What are mental health resources?

As stated above, the pediatrician may provide you and your family with a list of mental health, or counseling, resources. What exactly does this mean? Mental health resources can include a list of counselors or psychiatrists, depending on your needs. Your pediatrician may have a list of local counselors. These can be printed out at the end of your visit or sent to you through the patient portal. If you’ve not seen your pediatrician and are just looking to find a counselor on your own, you’re always able to research counselors through your insurance plan’s website to find organizations that will be covered.

Once you have a list of organizations that may be able to help you, what is the next step?

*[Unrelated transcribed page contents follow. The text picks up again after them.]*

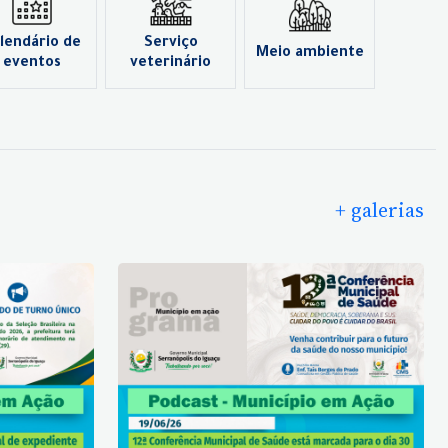
lendário de
Serviço
Meio ambiente
eventos
veterinário
+ galerias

  • Time for research. You and your family can sit down together and research each organization online, as most of them will have a website. You can see if there are any places that look appealing to you.
  • Time to write emails or make phone calls. Each organization will state whether they’ll take an email, phone call or both to set up a new patient appointment. Follow these instructions to be seen by a new counselor. Some websites have in-depth surveys that allow patients to state what they want to discuss. You may be able to list any preferences regarding gender or spirituality of the counselor and may also list if you want to be seen in person, virtually or both.
  • What if they have wait lists? Unfortunately, due to the high need of counselors, many organizations will have wait lists to be seen as a new patient. It’s helpful to have your name on multiple waitlists if you want to be seen sooner rather than later. If you feel that your mood is worsening while on the waitlist, call your pediatrician for a check-in. There may be other options to explore!
  • What if you didn’t connect with the counselor? It’s important that you feel comfortable with your counselor so they can provide you with the care you need. If you’ve done a couple of sessions and realize you don’t feel comfortable being open or you’re just not connecting with the counselor, it’s okay to switch to a different counselor or a different organization!

It can take significant effort and a lot of time to find a counselor, get off a wait list, and even find a new counselor if the first one didn’t feel right. However, it’s worth it if you can find a counselor who provides you with some help and comfort.